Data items

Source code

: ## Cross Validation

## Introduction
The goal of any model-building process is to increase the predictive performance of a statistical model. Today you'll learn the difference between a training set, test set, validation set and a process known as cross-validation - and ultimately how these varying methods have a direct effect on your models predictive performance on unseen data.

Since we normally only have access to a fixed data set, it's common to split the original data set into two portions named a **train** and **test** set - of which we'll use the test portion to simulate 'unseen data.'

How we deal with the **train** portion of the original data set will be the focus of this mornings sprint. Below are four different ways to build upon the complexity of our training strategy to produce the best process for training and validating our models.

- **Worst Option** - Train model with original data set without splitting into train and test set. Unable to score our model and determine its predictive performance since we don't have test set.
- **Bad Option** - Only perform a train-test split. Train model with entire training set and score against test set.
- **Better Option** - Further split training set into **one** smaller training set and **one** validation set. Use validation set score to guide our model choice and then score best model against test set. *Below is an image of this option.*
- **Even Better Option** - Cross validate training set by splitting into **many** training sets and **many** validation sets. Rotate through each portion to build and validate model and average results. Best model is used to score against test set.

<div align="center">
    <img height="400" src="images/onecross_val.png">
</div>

→ Work instruction
Select every line above that contains the word "process", and copy it.

→ Finished exercise
The goal of any model-building process is to increase the predictive performance of a statistical model. Today you'll learn the difference between a training set, test set, validation set and a process known as cross-validation - and ultimately how these varying methods have a direct effect on your models predictive performance on unseen data.
How we deal with the **train** portion of the original data set will be the focus of this mornings sprint. Below are four different ways to build upon the complexity of our training strategy to produce the best process for training and validating our models.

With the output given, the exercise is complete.